L’âme du blues

The soul of a man, de Wim Wenders (sorti à Paris le 14 janvier)

Publié le 16 janvier 2004 Lecture : 2 minutes.

Wim Wenders, célèbre réalisateur européen qui tourne plus souvent aux États-Unis que sur les bords du Rhin, présente un parcours atypique. Il a connu la consécration avec des films marginaux, comme ces histoires de personnages décalés, dérivant dans l’Allemagne de l’après-guerre, qu’il racontait dans les années 1970, à l’époque de L’Angoisse du gardien de but au moment du penalty ou d’Alice dans les villes.
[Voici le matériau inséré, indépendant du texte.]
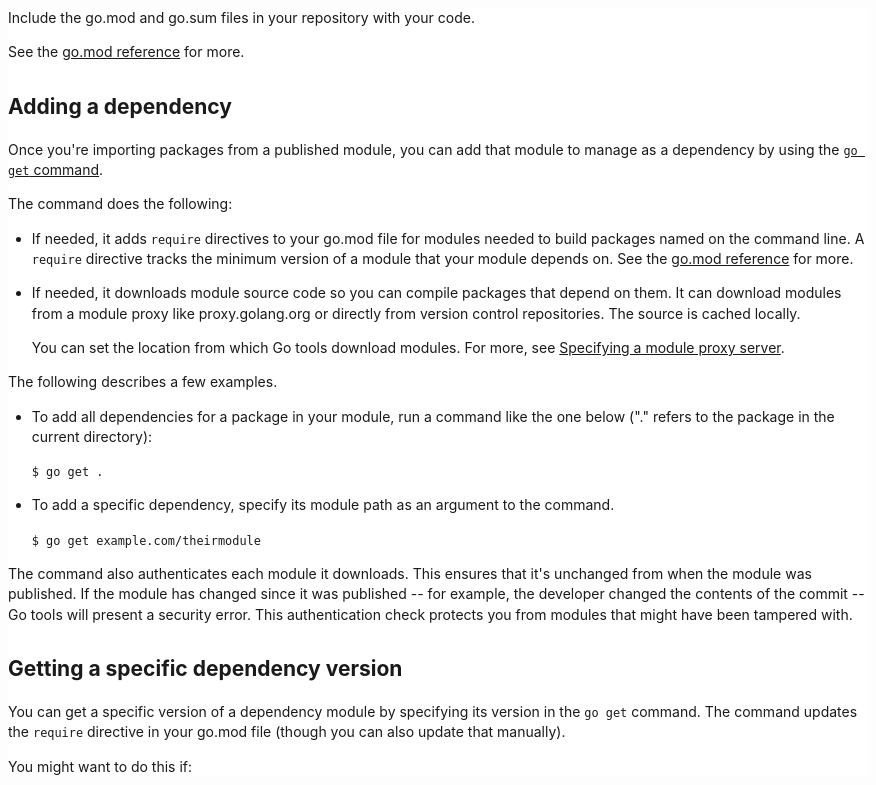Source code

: Include the go.mod and go.sum files in your repository with your code.

See the [go.mod reference](gomod-ref) for more.

<a id="adding_dependency" ></a>
## Adding a dependency

Once you're importing packages from a published module, you can add that module
to manage as a dependency by using the [`go get`
command](https://golang.org/cmd/go/#hdr-Add_dependencies_to_current_module_and_install_them).

The command does the following:

*   If needed, it adds `require` directives to your go.mod file for modules
    needed to build packages named on the command line. A `require` directive
    tracks the minimum version of a module that your module depends on. See the
    [go.mod reference](gomod-ref) for more.
*   If needed, it downloads module source code so you can compile packages that
    depend on them. It can download modules from a module proxy like
    proxy.golang.org or directly from version control repositories. The source
    is cached locally.

    You can set the location from which Go tools download modules. For more, see
    [Specifying a module proxy server](#proxy_server).

The following describes a few examples.

*   To add all dependencies for a package in your module, run a command like the
    one below ("." refers to the package in the current directory):

    ```
    $ go get .
    ```

*   To add a specific dependency, specify its module path as an argument to the
    command.

    ```
    $ go get example.com/theirmodule
    ```

The command also authenticates each module it downloads. This ensures that it's
unchanged from when the module was published. If the module has changed since it
was published -- for example, the developer changed the contents of the commit
-- Go tools will present a security error. This authentication check protects
you from modules that might have been tampered with.

<a id="getting_version" ></a>
## Getting a specific dependency version

You can get a specific version of a dependency module by specifying its version
in the `go get` command. The command updates the `require` directive in your
go.mod file (though you can also update that manually).

You might want to do this if:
Puis il est devenu un réalisateur de renommée mondiale, retenant l’attention d’Hollywood, après Paris Texas, au milieu des années 1980. Mais alors qu’il accumulait les honneurs avec de curieux longs-métrages, il a toujours poursuivi une carrière de documentariste restée confidentielle jusqu’au succès de Buena Vista Social Club sur le come-back de grands musiciens cubains oubliés à la fin des années 1990.
Si on l’apprécie à l’aune de cette dernière réussite, à laquelle il renvoie de bien des façons, pourra dérouter, voire décevoir certains. Car, loin de la saga héroïque qui retraçait l’extraordinaire résurrection des maîtres de la salsa, il s’agit là d’un film-collage. Cet habile mélange de fiction, de reconstitution historique et de documentaire, où les morceaux des bluesmen d’autrefois sont le plus souvent joués par des vedettes contemporaines (de Lou Reed à Nick Cave), a pour seul fil directeur l’amour de Wenders pour le blues. Une musique née au Mississippi il y a à peu près un siècle, dont l’appellation évoque à la fois – comme le mot « blue » en anglais populaire – la tristesse et l’aventure intérieure.
Pour transmettre sa passion, Wenders a choisi de conter à sa manière l’histoire de trois chanteurs qu’il considère, nous dit-il, comme « ses artistes préférés ». Malgré leur évident et immense talent, ils ont pour point commun de n’être guère connus des non-spécialistes et, par conséquent, d’avoir été peu filmés et peu enregistrés. Ils ont aussi tous trois connu une courte période de gloire avant de mourir dans une certaine misère. L’un, Skip James, avec une voix très aiguë, jouait de la guitare avec une originalité et une virtuosité rares, et a disparu pendant trente ans avant d’être redécouvert et de mourir d’un cancer. Le second, JB Lenoir, dont on ne connaît d’autre prénom que les deux initiales qui en font office, est mort dans un accident de la circulation, à l’époque des événements de 1968 : ses chansons, percutantes, étaient politiquement engagées et traitaient de la guerre de Corée ou de celle du Vietnam. Le dernier, Blind Willie Johnson, qui ne figure sur aucune photo, interprétait des spirituals à la mode bluesy. Il est mort en 1947 d’une façon restée mystérieuse et n’a connu qu’une célébrité posthume… quand la NASA a sélectionné sa chanson « Dark was the Night » pour accompagner le vaisseau spatial Voyager aux confins de notre galaxie à la rencontre d’improbables extraterrestres…
The Soul of a Man propose au final une bonne introduction à l’histoire du blues au profane et une occasion de cultiver sa passion à l’amateur. Que pouvait-on demander de plus à un film de commande qui inaugure une série (produite par Martin Scorsese) de sept longs-métrages en hommage à cette musique ? Parmi les grands cinéastes qui ont accepté l’exercice, on attend avec intérêt la contribution de ce fou de jazz qu’est Clint Eastwood.